Single by Army of Lovers
- B-side: "Sexual Revolution"
- Released: 1996
- Studio: Cheiron (Stockholm)
- Genre: Disco; europop;
- Length: 3:57
- Label: Stockholm
- Songwriter(s): Jonas Berggren
- Producer(s): Amadin

Army of Lovers singles chronology
| "Venus and Mars / Megamix" (1995) | "King Midas" (1996) | "Let the Sunshine In" (2001) |

Music video
- "King Midas" on YouTube

= King Midas (Army of Lovers song) =

1996 single by Army of Lovers

"King Midas" is a 1996 song recorded by Swedish band Army of Lovers. Written by Jonas Berggren from Ace of Base, it was produced by Amadin and included on the group's greatest hits album, Les Greatest Hits (1996). It charted for 6 weeks on the singles chart in Sweden, peaking at number 31 and was also a Top-20 sales hit in Hungary, peaking at number 19 in June 1996.

== Music video ==

The music video of "King Midas" was directed by Swedish director Fredrik Boklund. It was shot in black-and-white and features Army of Lovers performing the song in a night club. Boklund also directed the other music videos for Army of Lovers.

| WHAT THE EXERCISE ASKS |
Continue the article on the Army of Lovers song "King Midas" from the point where it stops, and leave the data that follows untouched.

| RECORDS PROVIDED |
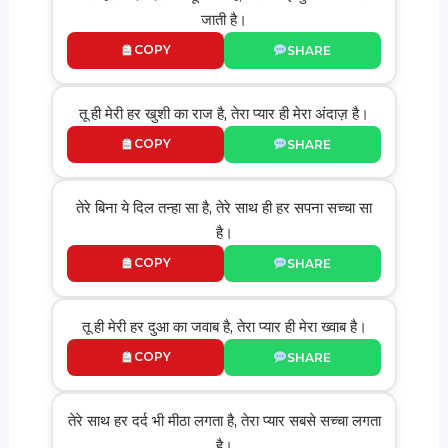
जाती है।
COPY
SHARE
तू ही मेरी हर खुशी का राज है, तेरा प्यार ही मेरा अंदाज़ है।
COPY
SHARE
तेरे बिना ये दिल तन्हा सा है, तेरे साथ ही हर सपना सच्चा सा
है।
COPY
SHARE
तू ही मेरी हर दुआ का जवाब है, तेरा प्यार ही मेरा ख्वाब है।
COPY
SHARE
तेरे साथ हर दर्द भी मीठा लगता है, तेरा प्यार सबसे सच्चा लगता
है।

| EXPECTED ANSWER |
== Track listing and formats ==

- European CD maxi-single

1. "King Midas" (Radio Edit) – 3:57
2. "Sexual Revolution" (Latin Radio Edit) – 3:58
3. "King Midas" (Manhattan Massacre Mix) – 6:04
4. "King Midas" (Bass Nation's 4 Seasons Mix) – 6:10

- Swedish 12-inch maxi-single

A1. "King Midas" (Manhattan Massacre Mix) – 6:04
A2. "King Midas" (Bass Nation's 4 Seasons Mix) – 6:10
A3. "King Midas" (Radio Edit) – 3:57
B1. "Sexual Revolution" (Latin Club Mix) – 6:26
B2. "Sexual Revolution" (Latin Radio Edit) – 3:58

- Swedish CD single

1. "King Midas" (Radio Edit) – 3:57
2. "Sexual Revolution" (Latin Radio Edit) – 3:58

- Swedish CD maxi-single

3. "King Midas" (Radio Edit) – 3:57
4. "Sexual Revolution" (Latin Radio Edit) – 3:58
5. "King Midas" (Manhattan Massacre Mix) – 6:04
6. "King Midas" (Bass Nation's 4 Seasons Mix) – 6:10
7. "Sexual Revolution" (Latin Club Mix) – 6:26

== Charts ==

Weekly chart performance for "King Midas"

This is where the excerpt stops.